**Work to be completed:**
Return all the text lines from the records below word for word, and leave the pictures out.

**Records from a collection:**
────────────────────
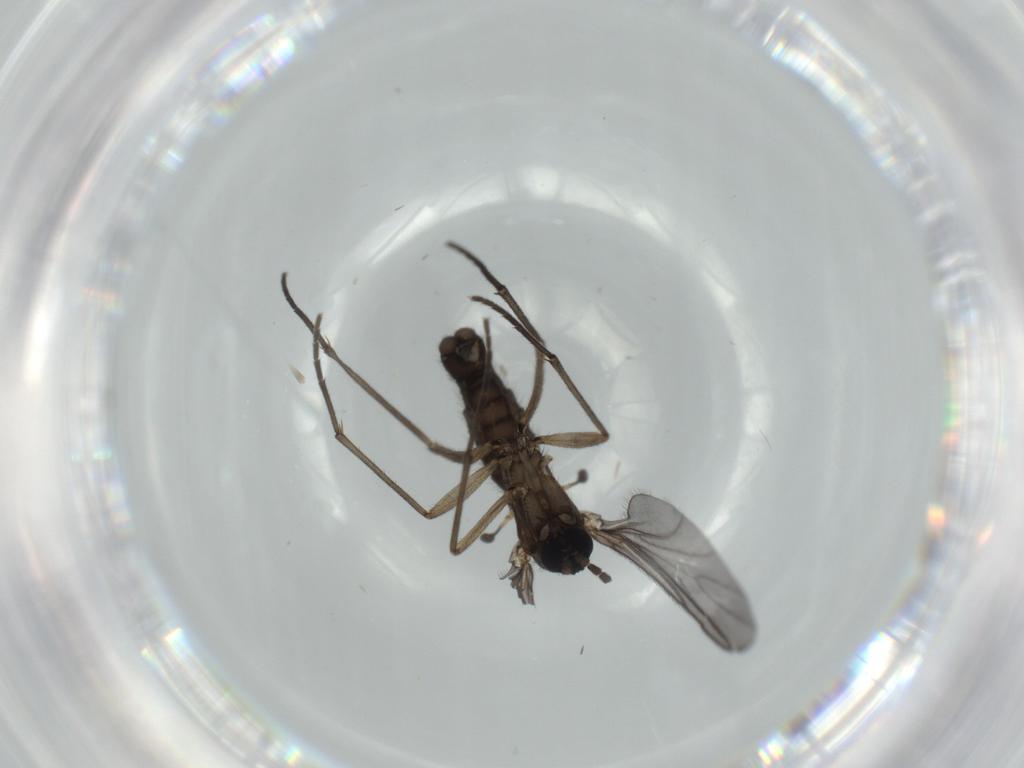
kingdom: Animalia
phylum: Arthropoda
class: Insecta
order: Diptera
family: Sciaridae
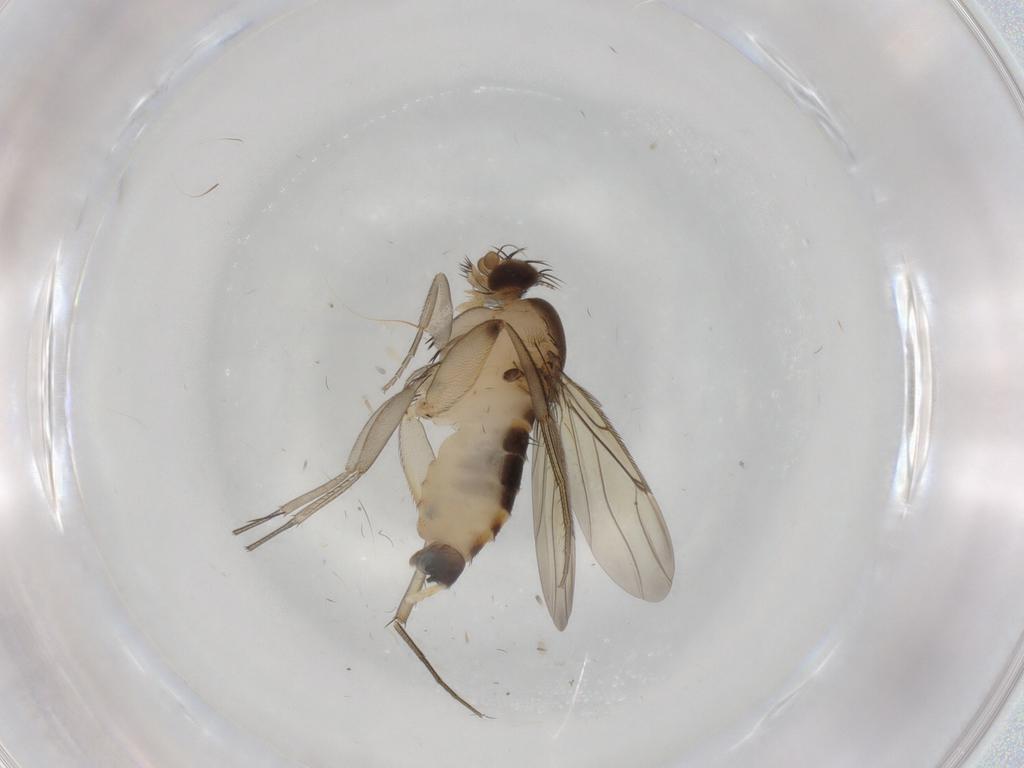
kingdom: Animalia
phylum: Arthropoda
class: Insecta
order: Diptera
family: Phoridae
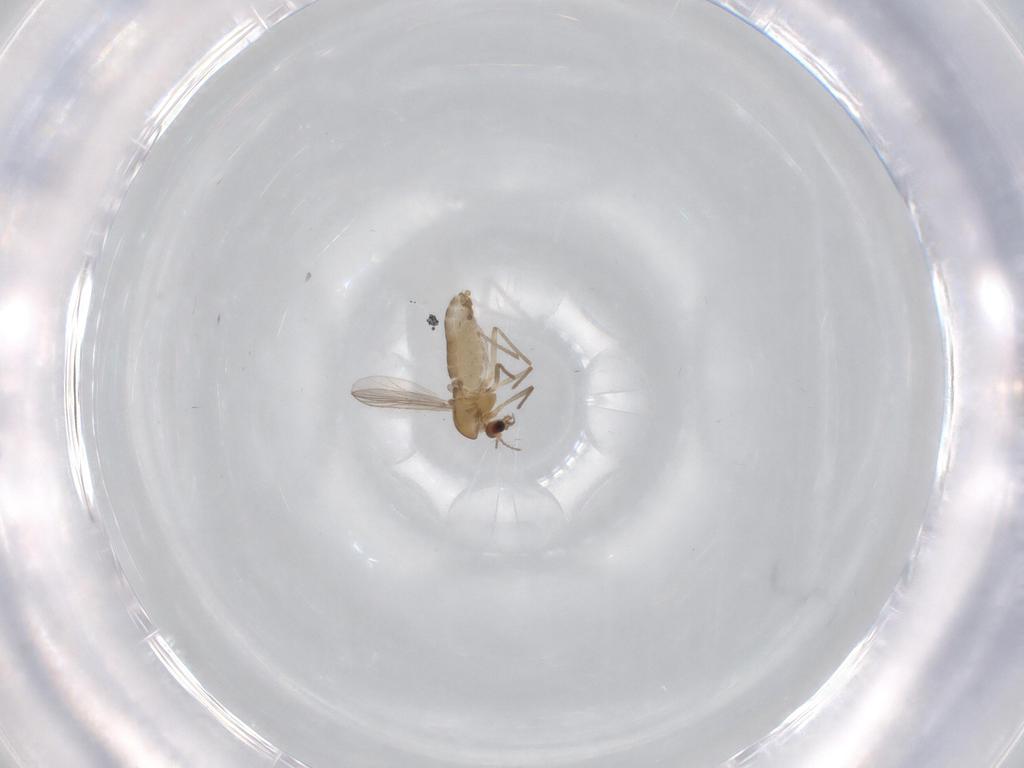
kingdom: Animalia
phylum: Arthropoda
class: Insecta
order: Diptera
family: Chironomidae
────────────────────
**Response to this task:**
kingdom: Animalia
phylum: Arthropoda
class: Insecta
order: Diptera
family: Sciaridae
kingdom: Animalia
phylum: Arthropoda
class: Insecta
order: Diptera
family: Phoridae
kingdom: Animalia
phylum: Arthropoda
class: Insecta
order: Diptera
family: Chironomidae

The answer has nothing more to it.